Aus Erfahrung wird man klug: Dabei handelt es sich um ein wichtiges Erfolgsrezept unserer Spezies. Denn wir können in besonders raffinierter Weise Zusammenhänge erfassen, sie uns merken und das Gelernte anschließend sinnvoll einsetzten. In verschiedenen Ausprägungen besitzen bekanntlich auch viele Tiere diese Fähigkeit zum sogenannten assoziativen Lernen. Bisher ging man jedoch davon aus, dass dazu ein höher entwickeltes Gehirn nötig ist, wie es Wirbeltiere, Insekten und einige Weichtiere besitzen. „Simpleren“ Wesen wie den Quallen wurde diese Fähigkeit bisher hingegen abgesprochen. Denn man ging davon aus, dass ihr eher einfaches Nervensystem nur in einer primitiven Weise Sinneseindrücke in Reaktionen umsetzen kann.
Vermeintlich simple Wesen im Visier
Diese bisherige Annahme hat nun ein deutsch-dänisches Forscherteam experimentell hinterfragt. Als Versuchstiere dienten ihnen dabei karibische Würfelquallen (Tripedalia cystophora). Diese Nesseltiere sind nur so groß wie ein Fingernagel und pulsieren auf der Jagd nach Wasserflöhen durch das trübe Wasser von Mangrovensümpfen. Ihr Schirm ist dazu mit 24 Augen ausgestattet, die mit vier Strukturen aus jeweils etwa tausend Nervenzellen verbunden sind. Über den Sehsinn können die empfindlichen Quallen Hindernisse wie Unterwasserwurzeln wahrnehmen und ihnen durch Anpassungen der Schirmkontraktionen ausweichen.

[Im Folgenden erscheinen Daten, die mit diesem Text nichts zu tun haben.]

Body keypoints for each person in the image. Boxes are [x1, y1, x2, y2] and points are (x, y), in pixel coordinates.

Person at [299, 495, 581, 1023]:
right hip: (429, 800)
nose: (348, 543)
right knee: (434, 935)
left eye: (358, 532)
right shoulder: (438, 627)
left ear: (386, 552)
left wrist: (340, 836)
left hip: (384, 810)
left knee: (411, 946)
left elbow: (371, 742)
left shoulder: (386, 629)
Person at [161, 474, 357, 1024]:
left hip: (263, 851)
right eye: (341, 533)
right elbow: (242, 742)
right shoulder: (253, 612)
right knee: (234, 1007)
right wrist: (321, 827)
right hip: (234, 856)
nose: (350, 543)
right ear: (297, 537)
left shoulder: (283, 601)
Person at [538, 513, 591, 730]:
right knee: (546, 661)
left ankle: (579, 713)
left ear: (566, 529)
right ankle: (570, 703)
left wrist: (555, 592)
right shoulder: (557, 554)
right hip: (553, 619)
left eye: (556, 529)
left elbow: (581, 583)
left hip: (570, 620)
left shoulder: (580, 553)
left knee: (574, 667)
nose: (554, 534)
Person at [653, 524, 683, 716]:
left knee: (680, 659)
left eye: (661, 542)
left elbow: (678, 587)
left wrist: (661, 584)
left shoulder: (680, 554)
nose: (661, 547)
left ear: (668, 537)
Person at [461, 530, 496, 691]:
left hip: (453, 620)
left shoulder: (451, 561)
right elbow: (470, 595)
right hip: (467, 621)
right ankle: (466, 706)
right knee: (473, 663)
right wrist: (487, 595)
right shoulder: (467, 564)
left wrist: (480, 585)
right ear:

Wie die Wissenschaftler erklären, nehmen die Würfelquallen die räumliche Entfernung zum Hindernis dabei durch den Kontrast wahr: Bei einem bestimmten Grad der Verdunklung durch die sich nähernde Wurzel weichen sie aus, um eine Kollision zu vermeiden. Die Forscher sind nun der Frage nachgegangen, ob bei diesem Verhalten auch ein Lernprozess eine Rolle spielt. Dies erschien denkbar, denn die Sichtverhältnisse im Wasser können sich durch Variationen des Schwebstoffgehalts im Lebensraum der Würfelquallen deutlich verändern.
Auch Würfelquallen werden aus Erfahrung klug
Um ihren Lebensraum zu simulieren, führten die Forscher ihre Experimente in einem Versuchsbecken durch, dessen Innenwände ein Muster aus grauen und weißen Streifen besaßen. Die hellen Bereiche entsprachen dabei der freien Wasserumgebung und die dunklen Streifen repräsentierten die Mangrovenwurzeln, denen es auszuweichen galt. Bei unterschiedlichen Kontrastverhältnissen wurden dann Würfelquallen in das Versuchsbecken gesetzt und die Forscher analysierten anschließend das Schwimmverhalten der Tiere.
Dabei zeigte sich: Zu Beginn der Experimente stießen die Quallen noch häufig gegen die simulierten Wurzeln an der Beckenwand. Doch schon nach wenigen Minuten hatten sie ihren durchschnittlichen Abstand zu den Hindernissen bereits um etwa 50 Prozent vergrößert und prallten durch eine Anpassung der Schwimmrichtung nur noch halb so häufig gegen die dunklen Bereiche. Außerdem zeigte sich: Wenn die Forscher die Kontraste veränderten, passten sich die Tiere an diese scheinbar veränderten Sichtverhältnisse an.